One of Benedict's few mistakes -- he should have stood firm rather than made wishy-washy concessions.
The Fosse Ardeatine massacre of 1943.
No, the Church authorities said he should have a private funeral in his home. They were not against him having a funeral. They just wanted it done simply and quietly.
If what you say is true, then that’s good enough for me.
I got it from this article on FR.
Would SSPX have given Ted Kennedy a Catholic funeral? Serious question. I think highly of the SSPX and what they have done to preserve the Faith.
During the Middle Ages, the Church promulgated the concept that, even in war, there were rules of decent behavior that had to be followed. The Church generally didn't have the power to directly enforce such rules, but they did have ways of exerting pressure -- such as denying particularly flagrant violators the privileges of funeral rites and burial in consecrated ground.
Undermining this precedent is a serious offense by these schismatics.

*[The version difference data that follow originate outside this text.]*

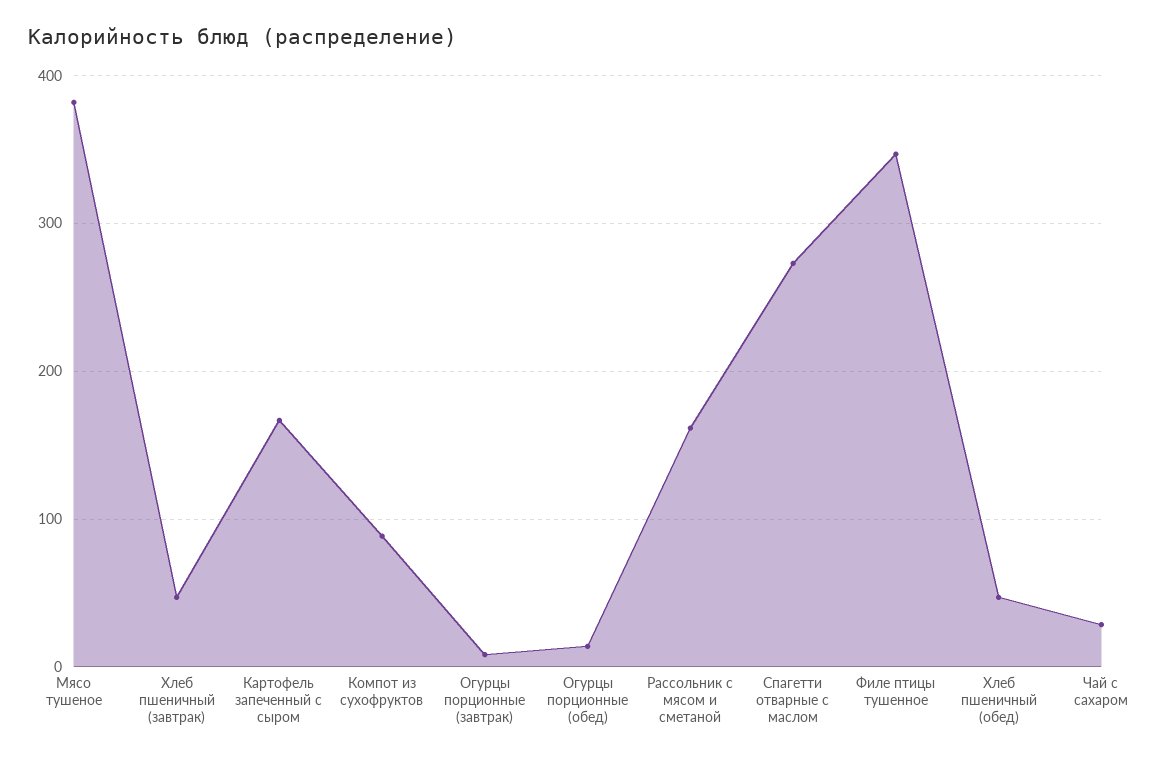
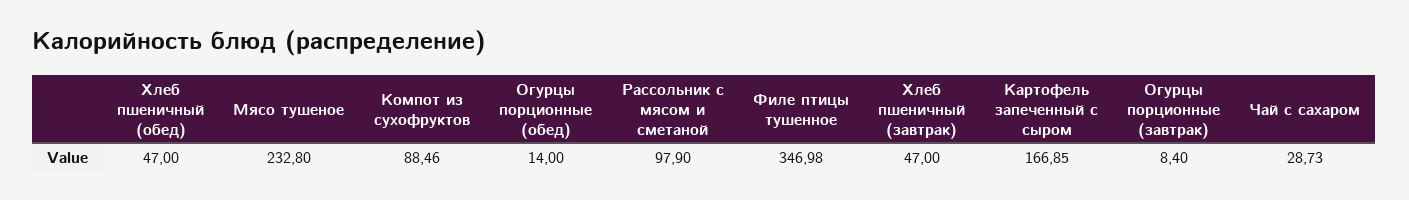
  {
-   "Мясо тушеное": 380,
+   "Мясо тушеное": 232.8,
    "Хлеб пшеничный (завтрак)": 47,
    "Картофель запеченный с сыром": 166.85,
    "Компот из сухофруктов": 88.46,
    "Огурцы порционные (завтрак)": 8.4,
    "Огурцы порционные (обед)": 14,
-   "Рассольник с мясом и сметаной": 160,
+   "Рассольник с мясом и сметаной": 97.9,
-   "Спагетти отварные с маслом": 270,
    "Филе птицы тушенное": 346.98,
    "Хлеб пшеничный (обед)": 47,
    "Чай с сахаром": 28.73
  }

I think we’re talking about two different issues here. The snotty attitude towards Jews doesn’t belong, in the first place. A “hardening in part” has come to Israel and that’s as far as we have any basis to speak of curses. We cannot prejudge what part. We don’t know for exactly what current Jewish nonbelievers Christ has effectually begged, and proper humility would tell us that a “damn those Jews” attitude just doesn’t fit. Also gentiles are partly hardened too. It’s not like God is frowning only at some Jews.
As for a funeral, since when did freedom of religion go away. One can express hopes the man has repented if it is unknown. To deem it a priori impossible for Christ to forgive that hideous murderer and pay for his sins demeans Christ who is infinite, not just a little figure on a cross.
Well, what I was thinking of is what remained after I had to toss out the impossibilities. I am left to lean not on Calvinism or Arminianism or any other ism, but on biblical promises... and we get to keep the one about “No one shall snatch them out of my hand.” I assert the biblical promise is that salvation is permanent once genuinely accepted. Without needing to go with all the rest of Calvinism, like “do you feel lucky punk.” God can line His ducks up just fine to keep that promise in every single solitary case. As for potential freedom of choice to believe... at the worst we have not been given any means by which to know who positively won’t accept the gospel. So I preach to all “like an Arminian.”
They have kept good “moral” appearances in many case.
But even good moral appearances mean nothing without Christ in love in the heart. Without that, all we are left with is a “good” proud show.